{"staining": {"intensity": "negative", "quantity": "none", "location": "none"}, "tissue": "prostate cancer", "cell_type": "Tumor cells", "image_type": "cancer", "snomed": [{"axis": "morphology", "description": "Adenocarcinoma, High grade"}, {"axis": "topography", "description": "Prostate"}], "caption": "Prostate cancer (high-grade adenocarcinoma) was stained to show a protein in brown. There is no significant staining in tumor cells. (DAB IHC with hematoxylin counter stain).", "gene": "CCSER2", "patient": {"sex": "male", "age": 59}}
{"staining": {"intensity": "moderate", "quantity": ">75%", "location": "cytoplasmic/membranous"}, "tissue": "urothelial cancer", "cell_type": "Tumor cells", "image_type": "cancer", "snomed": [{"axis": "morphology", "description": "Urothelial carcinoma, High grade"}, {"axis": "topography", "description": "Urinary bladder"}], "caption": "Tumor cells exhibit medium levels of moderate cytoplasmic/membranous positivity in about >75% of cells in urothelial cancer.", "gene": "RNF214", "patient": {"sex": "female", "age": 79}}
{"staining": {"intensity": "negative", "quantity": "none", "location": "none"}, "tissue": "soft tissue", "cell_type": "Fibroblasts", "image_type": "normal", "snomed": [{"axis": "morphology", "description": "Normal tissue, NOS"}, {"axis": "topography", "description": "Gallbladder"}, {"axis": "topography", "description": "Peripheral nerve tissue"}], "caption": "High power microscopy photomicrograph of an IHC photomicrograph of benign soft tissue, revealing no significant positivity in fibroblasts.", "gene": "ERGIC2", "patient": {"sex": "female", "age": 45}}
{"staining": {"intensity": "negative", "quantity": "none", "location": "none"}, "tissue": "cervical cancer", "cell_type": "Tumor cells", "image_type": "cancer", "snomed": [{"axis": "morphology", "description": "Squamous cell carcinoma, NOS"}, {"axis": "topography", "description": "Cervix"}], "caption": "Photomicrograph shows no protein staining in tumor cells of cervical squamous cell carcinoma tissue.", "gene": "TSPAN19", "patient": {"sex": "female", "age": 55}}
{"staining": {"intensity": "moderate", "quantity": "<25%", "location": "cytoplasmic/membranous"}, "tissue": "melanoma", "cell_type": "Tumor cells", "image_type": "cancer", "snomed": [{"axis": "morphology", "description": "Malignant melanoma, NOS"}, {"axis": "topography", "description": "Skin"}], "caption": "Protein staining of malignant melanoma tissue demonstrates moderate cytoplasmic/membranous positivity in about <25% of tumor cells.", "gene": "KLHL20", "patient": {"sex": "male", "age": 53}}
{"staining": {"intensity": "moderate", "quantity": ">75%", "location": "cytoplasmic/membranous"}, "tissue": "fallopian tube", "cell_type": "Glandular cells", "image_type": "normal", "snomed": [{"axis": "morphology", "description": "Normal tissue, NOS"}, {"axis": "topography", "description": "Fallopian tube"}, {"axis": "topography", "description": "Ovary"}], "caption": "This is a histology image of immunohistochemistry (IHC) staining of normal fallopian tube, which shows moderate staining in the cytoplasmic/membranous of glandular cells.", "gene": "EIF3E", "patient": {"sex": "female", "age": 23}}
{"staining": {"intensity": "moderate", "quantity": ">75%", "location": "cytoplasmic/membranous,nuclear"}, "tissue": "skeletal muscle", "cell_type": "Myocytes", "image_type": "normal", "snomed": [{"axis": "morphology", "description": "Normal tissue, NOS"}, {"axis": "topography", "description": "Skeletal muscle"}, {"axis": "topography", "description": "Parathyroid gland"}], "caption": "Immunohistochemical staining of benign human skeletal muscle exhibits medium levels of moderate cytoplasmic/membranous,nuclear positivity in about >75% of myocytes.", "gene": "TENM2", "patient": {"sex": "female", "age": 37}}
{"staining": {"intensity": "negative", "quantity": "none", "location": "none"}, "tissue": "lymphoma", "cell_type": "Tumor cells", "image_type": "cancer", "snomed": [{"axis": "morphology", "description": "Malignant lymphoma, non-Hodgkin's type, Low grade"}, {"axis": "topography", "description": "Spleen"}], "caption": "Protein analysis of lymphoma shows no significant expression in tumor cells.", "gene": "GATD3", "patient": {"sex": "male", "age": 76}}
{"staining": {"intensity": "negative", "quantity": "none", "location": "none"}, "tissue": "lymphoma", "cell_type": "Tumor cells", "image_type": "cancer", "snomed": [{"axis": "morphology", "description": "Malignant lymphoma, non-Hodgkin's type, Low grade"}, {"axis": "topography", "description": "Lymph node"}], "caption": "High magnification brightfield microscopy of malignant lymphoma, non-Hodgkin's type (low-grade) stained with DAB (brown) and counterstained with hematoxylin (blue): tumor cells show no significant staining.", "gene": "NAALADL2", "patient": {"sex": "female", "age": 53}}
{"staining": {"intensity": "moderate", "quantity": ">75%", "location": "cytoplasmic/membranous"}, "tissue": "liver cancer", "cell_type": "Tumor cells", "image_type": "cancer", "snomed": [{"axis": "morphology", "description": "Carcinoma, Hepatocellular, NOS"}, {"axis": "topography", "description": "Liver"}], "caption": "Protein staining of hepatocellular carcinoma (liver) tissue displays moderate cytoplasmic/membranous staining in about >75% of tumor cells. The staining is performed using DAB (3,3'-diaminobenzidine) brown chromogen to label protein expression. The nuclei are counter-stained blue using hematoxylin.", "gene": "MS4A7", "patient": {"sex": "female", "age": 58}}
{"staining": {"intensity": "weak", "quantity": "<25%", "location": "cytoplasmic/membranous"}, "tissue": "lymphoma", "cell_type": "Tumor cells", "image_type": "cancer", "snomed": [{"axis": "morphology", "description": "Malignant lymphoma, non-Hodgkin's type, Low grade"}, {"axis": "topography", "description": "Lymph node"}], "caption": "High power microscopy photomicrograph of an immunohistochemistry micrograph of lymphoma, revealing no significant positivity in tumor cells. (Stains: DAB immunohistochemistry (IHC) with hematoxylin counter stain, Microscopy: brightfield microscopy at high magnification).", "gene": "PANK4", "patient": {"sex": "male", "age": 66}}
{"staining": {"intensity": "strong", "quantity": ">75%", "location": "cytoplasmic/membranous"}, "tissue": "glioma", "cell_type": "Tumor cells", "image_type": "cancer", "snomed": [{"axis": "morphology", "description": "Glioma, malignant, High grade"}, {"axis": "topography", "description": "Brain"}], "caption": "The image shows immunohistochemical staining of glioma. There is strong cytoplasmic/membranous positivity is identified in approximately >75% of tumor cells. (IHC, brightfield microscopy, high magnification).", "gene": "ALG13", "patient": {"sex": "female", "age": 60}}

Work instruction:
Retype each entry without altering a single word.

Response area:
{"staining": {"intensity": "negative", "quantity": "none", "location": "none"}, "tissue": "prostate cancer", "cell_type": "Tumor cells", "image_type": "cancer", "snomed": [{"axis": "morphology", "description": "Adenocarcinoma, High grade"}, {"axis": "topography", "description": "Prostate"}], "caption": "Prostate cancer (high-grade adenocarcinoma) was stained to show a protein in brown. There is no significant staining in tumor cells. (DAB IHC with hematoxylin counter stain).", "gene": "CCSER2", "patient": {"sex": "male", "age": 59}}
{"staining": {"intensity": "moderate", "quantity": ">75%", "location": "cytoplasmic/membranous"}, "tissue": "urothelial cancer", "cell_type": "Tumor cells", "image_type": "cancer", "snomed": [{"axis": "morphology", "description": "Urothelial carcinoma, High grade"}, {"axis": "topography", "description": "Urinary bladder"}], "caption": "Tumor cells exhibit medium levels of moderate cytoplasmic/membranous positivity in about >75% of cells in urothelial cancer.", "gene": "RNF214", "patient": {"sex": "female", "age": 79}}
{"staining": {"intensity": "negative", "quantity": "none", "location": "none"}, "tissue": "soft tissue", "cell_type": "Fibroblasts", "image_type": "normal", "snomed": [{"axis": "morphology", "description": "Normal tissue, NOS"}, {"axis": "topography", "description": "Gallbladder"}, {"axis": "topography", "description": "Peripheral nerve tissue"}], "caption": "High power microscopy photomicrograph of an IHC photomicrograph of benign soft tissue, revealing no significant positivity in fibroblasts.", "gene": "ERGIC2", "patient": {"sex": "female", "age": 45}}
{"staining": {"intensity": "negative", "quantity": "none", "location": "none"}, "tissue": "cervical cancer", "cell_type": "Tumor cells", "image_type": "cancer", "snomed": [{"axis": "morphology", "description": "Squamous cell carcinoma, NOS"}, {"axis": "topography", "description": "Cervix"}], "caption": "Photomicrograph shows no protein staining in tumor cells of cervical squamous cell carcinoma tissue.", "gene": "TSPAN19", "patient": {"sex": "female", "age": 55}}
{"staining": {"intensity": "moderate", "quantity": "<25%", "location": "cytoplasmic/membranous"}, "tissue": "melanoma", "cell_type": "Tumor cells", "image_type": "cancer", "snomed": [{"axis": "morphology", "description": "Malignant melanoma, NOS"}, {"axis": "topography", "description": "Skin"}], "caption": "Protein staining of malignant melanoma tissue demonstrates moderate cytoplasmic/membranous positivity in about <25% of tumor cells.", "gene": "KLHL20", "patient": {"sex": "male", "age": 53}}
{"staining": {"intensity": "moderate", "quantity": ">75%", "location": "cytoplasmic/membranous"}, "tissue": "fallopian tube", "cell_type": "Glandular cells", "image_type": "normal", "snomed": [{"axis": "morphology", "description": "Normal tissue, NOS"}, {"axis": "topography", "description": "Fallopian tube"}, {"axis": "topography", "description": "Ovary"}], "caption": "This is a histology image of immunohistochemistry (IHC) staining of normal fallopian tube, which shows moderate staining in the cytoplasmic/membranous of glandular cells.", "gene": "EIF3E", "patient": {"sex": "female", "age": 23}}
{"staining": {"intensity": "moderate", "quantity": ">75%", "location": "cytoplasmic/membranous,nuclear"}, "tissue": "skeletal muscle", "cell_type": "Myocytes", "image_type": "normal", "snomed": [{"axis": "morphology", "description": "Normal tissue, NOS"}, {"axis": "topography", "description": "Skeletal muscle"}, {"axis": "topography", "description": "Parathyroid gland"}], "caption": "Immunohistochemical staining of benign human skeletal muscle exhibits medium levels of moderate cytoplasmic/membranous,nuclear positivity in about >75% of myocytes.", "gene": "TENM2", "patient": {"sex": "female", "age": 37}}
{"staining": {"intensity": "negative", "quantity": "none", "location": "none"}, "tissue": "lymphoma", "cell_type": "Tumor cells", "image_type": "cancer", "snomed": [{"axis": "morphology", "description": "Malignant lymphoma, non-Hodgkin's type, Low grade"}, {"axis": "topography", "description": "Spleen"}], "caption": "Protein analysis of lymphoma shows no significant expression in tumor cells.", "gene": "GATD3", "patient": {"sex": "male", "age": 76}}
{"staining": {"intensity": "negative", "quantity": "none", "location": "none"}, "tissue": "lymphoma", "cell_type": "Tumor cells", "image_type": "cancer", "snomed": [{"axis": "morphology", "description": "Malignant lymphoma, non-Hodgkin's type, Low grade"}, {"axis": "topography", "description": "Lymph node"}], "caption": "High magnification brightfield microscopy of malignant lymphoma, non-Hodgkin's type (low-grade) stained with DAB (brown) and counterstained with hematoxylin (blue): tumor cells show no significant staining.", "gene": "NAALADL2", "patient": {"sex": "female", "age": 53}}
{"staining": {"intensity": "moderate", "quantity": ">75%", "location": "cytoplasmic/membranous"}, "tissue": "liver cancer", "cell_type": "Tumor cells", "image_type": "cancer", "snomed": [{"axis": "morphology", "description": "Carcinoma, Hepatocellular, NOS"}, {"axis": "topography", "description": "Liver"}], "caption": "Protein staining of hepatocellular carcinoma (liver) tissue displays moderate cytoplasmic/membranous staining in about >75% of tumor cells. The staining is performed using DAB (3,3'-diaminobenzidine) brown chromogen to label protein expression. The nuclei are counter-stained blue using hematoxylin.", "gene": "MS4A7", "patient": {"sex": "female", "age": 58}}
{"staining": {"intensity": "weak", "quantity": "<25%", "location": "cytoplasmic/membranous"}, "tissue": "lymphoma", "cell_type": "Tumor cells", "image_type": "cancer", "snomed": [{"axis": "morphology", "description": "Malignant lymphoma, non-Hodgkin's type, Low grade"}, {"axis": "topography", "description": "Lymph node"}], "caption": "High power microscopy photomicrograph of an immunohistochemistry micrograph of lymphoma, revealing no significant positivity in tumor cells. (Stains: DAB immunohistochemistry (IHC) with hematoxylin counter stain, Microscopy: brightfield microscopy at high magnification).", "gene": "PANK4", "patient": {"sex": "male", "age": 66}}
{"staining": {"intensity": "strong", "quantity": ">75%", "location": "cytoplasmic/membranous"}, "tissue": "glioma", "cell_type": "Tumor cells", "image_type": "cancer", "snomed": [{"axis": "morphology", "description": "Glioma, malignant, High grade"}, {"axis": "topography", "description": "Brain"}], "caption": "The image shows immunohistochemical staining of glioma. There is strong cytoplasmic/membranous positivity is identified in approximately >75% of tumor cells. (IHC, brightfield microscopy, high magnification).", "gene": "ALG13", "patient": {"sex": "female", "age": 60}}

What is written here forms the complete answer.